Driving on the permit
An Arizona permit allows real driving, but only with a 21-plus licensed adult beside you
Arizona's Class G permit is not just a study credential. It allows supervised driving, but the state keeps the supervision rule very simple and strict.
- Arizona says the permit holder must have a licensed driver age 21 or older in the seat beside the driver.
- The teen-driver FAQ says Arizona gives credit for months already held on an out-of-state instruction permit.
- Arizona's public example says a teen arriving with a three-month out-of-state permit would take the Arizona permit test and then hold the Arizona permit for only the remaining three months instead of six.
Accuracy notes
Where people get tripped up
- Arizona splits the permit path across the Permit Test page, the Teen Driver Guide, and the DL/ID document-requirements sheet, so the safest article structure is process-based rather than one generic checklist.

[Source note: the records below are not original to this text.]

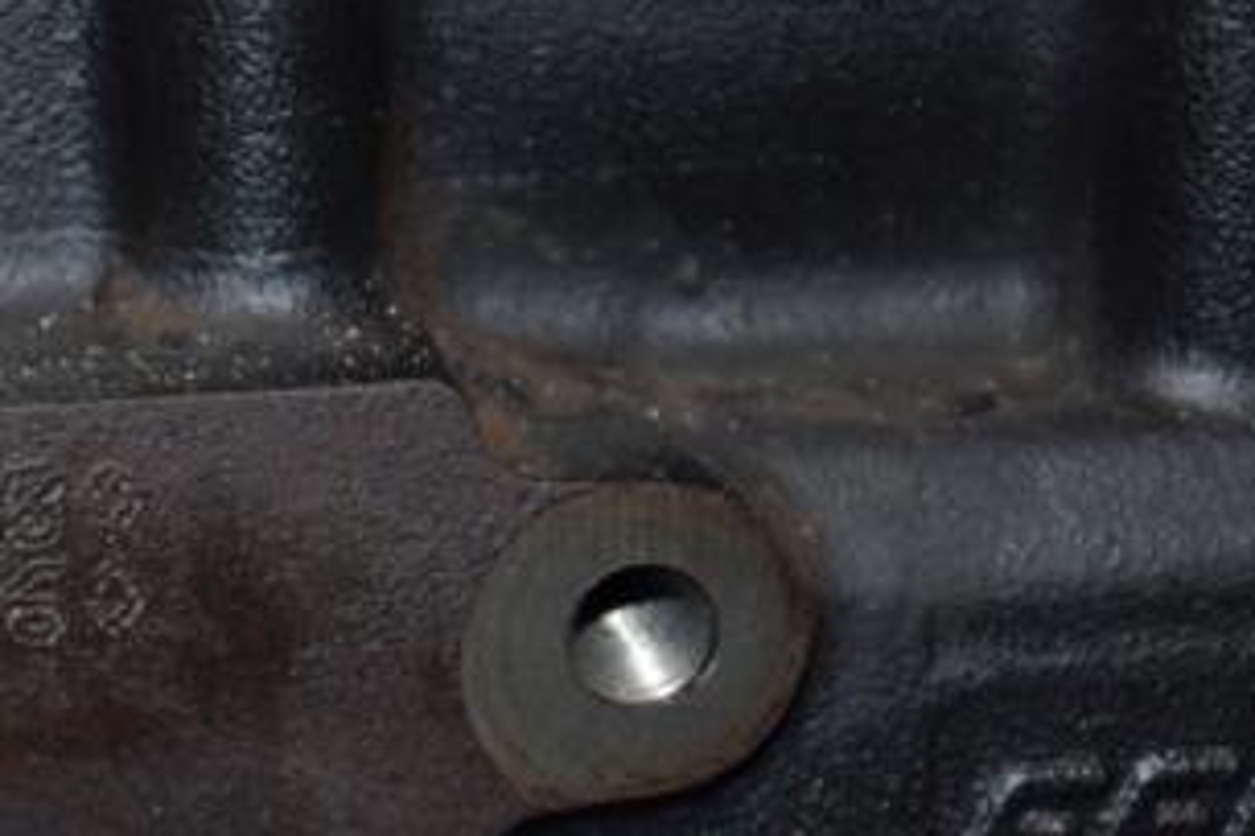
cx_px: 115
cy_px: 675
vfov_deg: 5.8
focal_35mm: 236
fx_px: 8222
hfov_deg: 8.7
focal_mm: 80
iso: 800
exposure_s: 1/60
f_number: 5.3
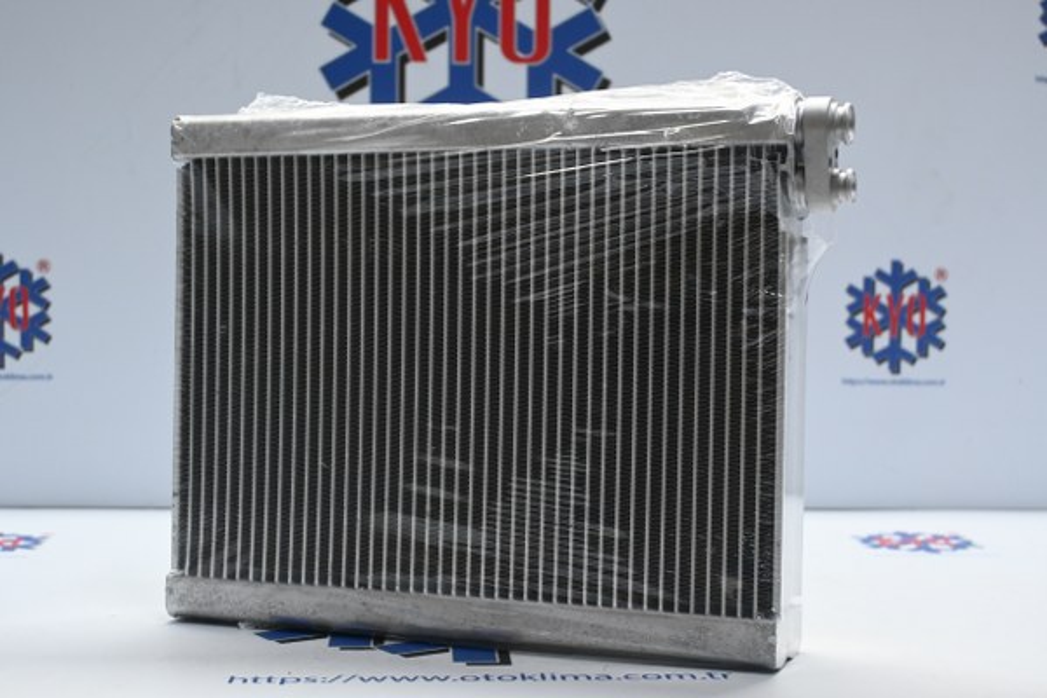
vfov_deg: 23.8
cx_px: 524
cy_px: 349
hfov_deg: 35.1
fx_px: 1658
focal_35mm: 57
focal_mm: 38
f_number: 5.6
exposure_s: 1/60
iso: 1400
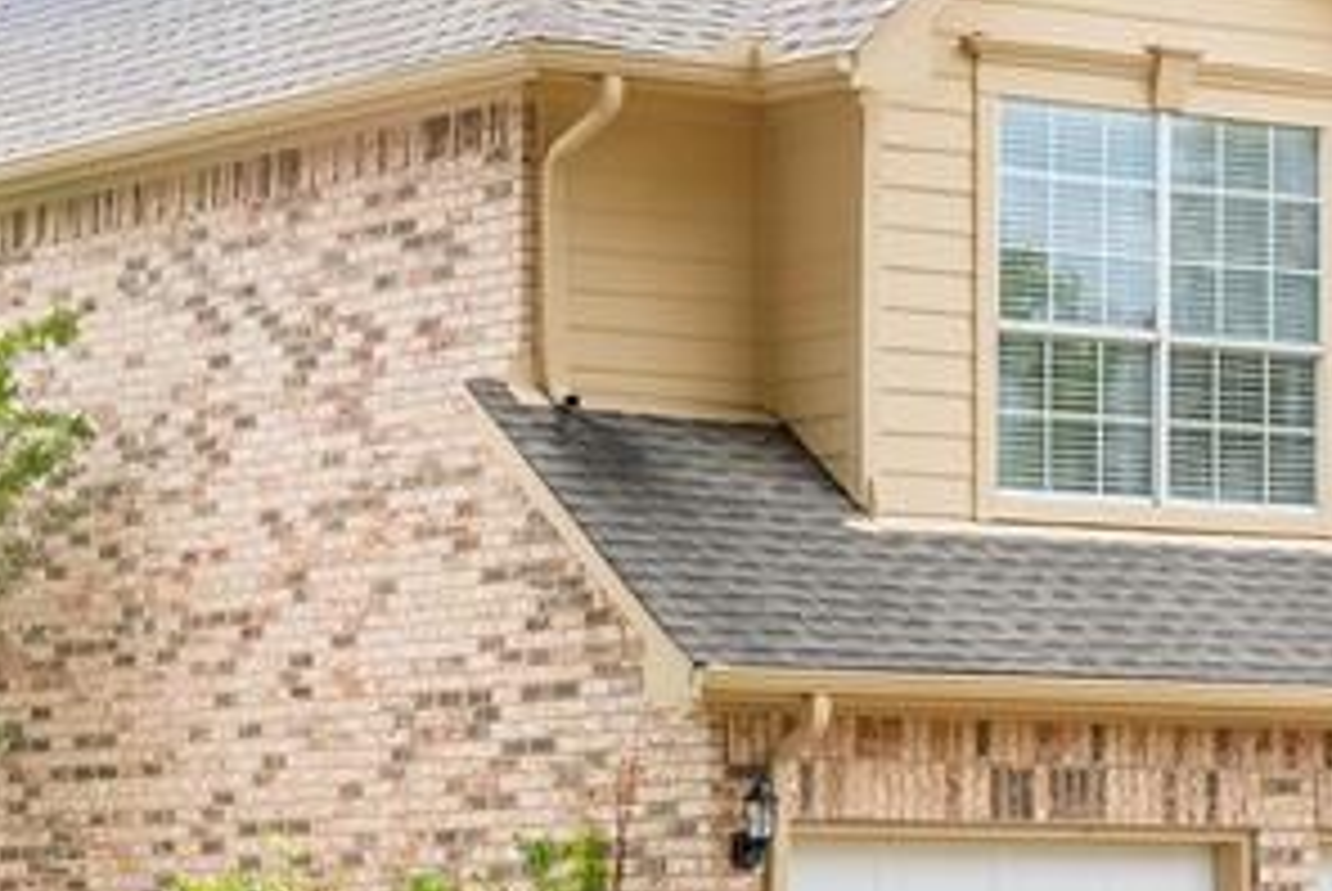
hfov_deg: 12.5
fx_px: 5889
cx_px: 1701
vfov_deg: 8.7
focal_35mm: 159
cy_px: 439
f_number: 8
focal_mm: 46
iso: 160
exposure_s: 1/320
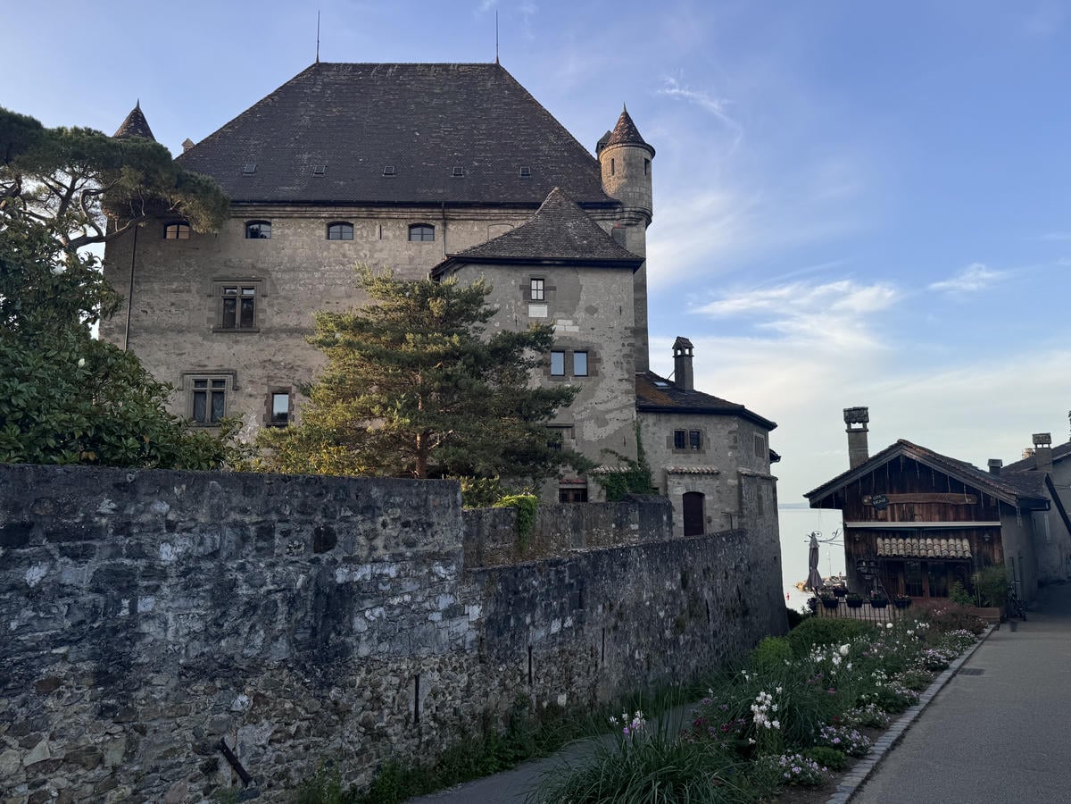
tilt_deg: +8.1
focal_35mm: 24
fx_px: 743
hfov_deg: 71.6
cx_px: 536
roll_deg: +0.0
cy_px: 402
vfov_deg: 56.8
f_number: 1.78
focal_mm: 6.76
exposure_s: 1/1980
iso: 80
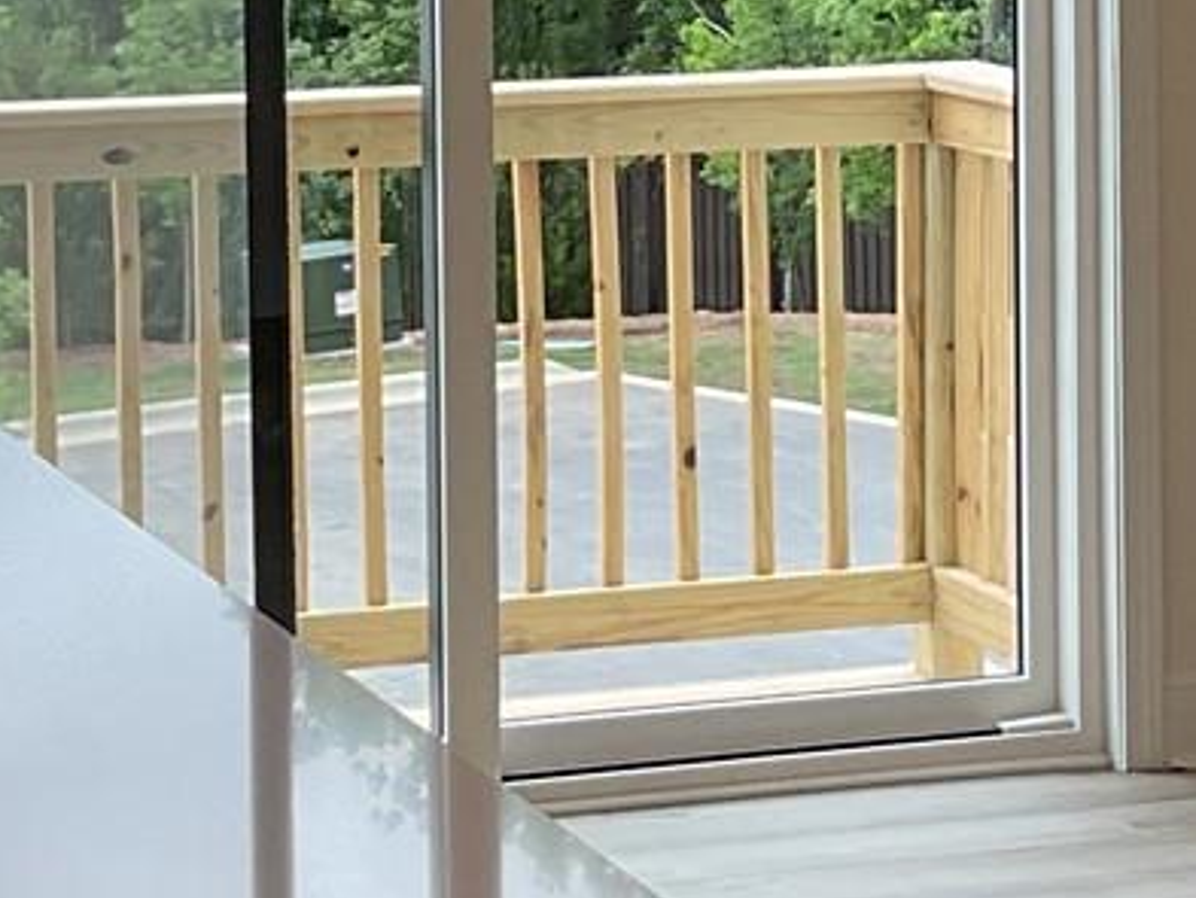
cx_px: 1041
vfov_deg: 9.7
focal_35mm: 151
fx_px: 5219
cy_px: -100
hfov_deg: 13.0
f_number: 1.8
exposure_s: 1/137
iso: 16
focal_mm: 3
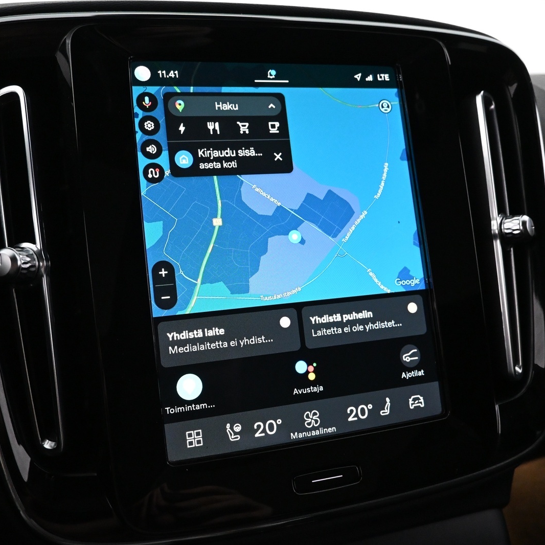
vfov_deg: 52.5
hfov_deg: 52.5
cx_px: 277
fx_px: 552
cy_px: 272
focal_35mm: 31
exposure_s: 1/60
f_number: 4.5
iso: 4000
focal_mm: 16
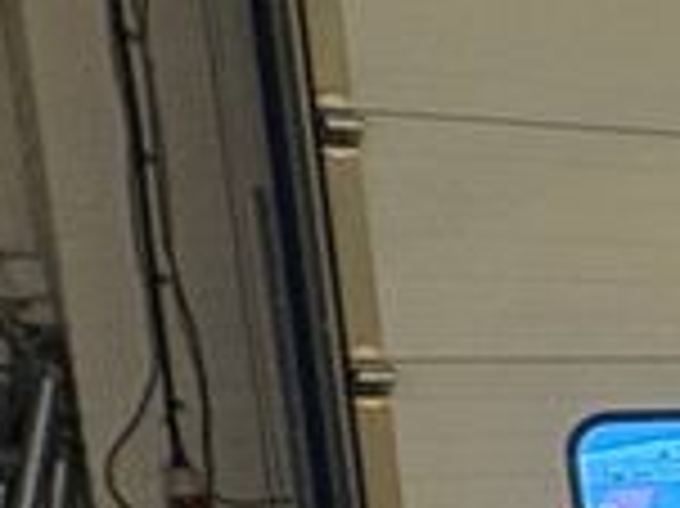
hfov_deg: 11.0
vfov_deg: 13.9
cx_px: 2108
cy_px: 614
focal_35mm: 103
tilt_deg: -4.4
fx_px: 2022
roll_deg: +3.3
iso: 160
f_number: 2.2
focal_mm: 2.22
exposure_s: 1/50
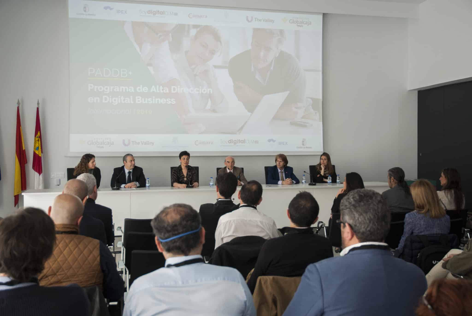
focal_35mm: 40
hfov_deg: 47.9
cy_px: 158
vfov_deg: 33.1
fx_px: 532
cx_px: 236
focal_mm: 27
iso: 200
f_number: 3.8
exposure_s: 1/50
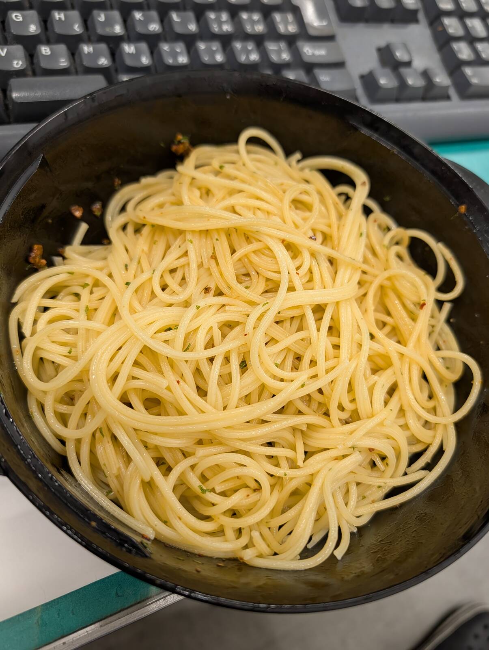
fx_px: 451
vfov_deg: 71.5
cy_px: 325
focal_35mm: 24
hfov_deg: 56.9
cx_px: 244
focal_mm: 6.9
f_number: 1.68
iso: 111
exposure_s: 1/67.3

- The six-month clock is the most important operational nuance: Arizona says it begins only after office issuance, even if the knowledge test was passed earlier at home.
- Under-18 signature rules are stricter than a simple 'one parent signs' summary. Joint-custody situations can require both natural or adoptive parents.
- Out-of-state permit credit is publicly described by example rather than by a full administrative rule set, so it should be framed cautiously.
FAQ
Common questions
- Can an Arizona teen take the permit test at home?
Yes. Arizona says teenagers under 18 can take Permit Test @ Home through a parent or legal guardian's AZ MVD Now account or a participating Arizona Professional Driving School.
- When does Arizona's six-month permit period start?
It starts after the instruction permit has been issued in an office, not when the teen merely passes the online test.
- Can I drive alone with an Arizona learner's permit?
No. Arizona says a Class G permit holder must have a licensed driver age 21 or older in the seat beside the driver.
- What if I already held a permit in another state?
Arizona's teen-driver FAQ says the state gives credit for the months already held on an out-of-state instruction permit, but the teen still transitions into Arizona's permit process.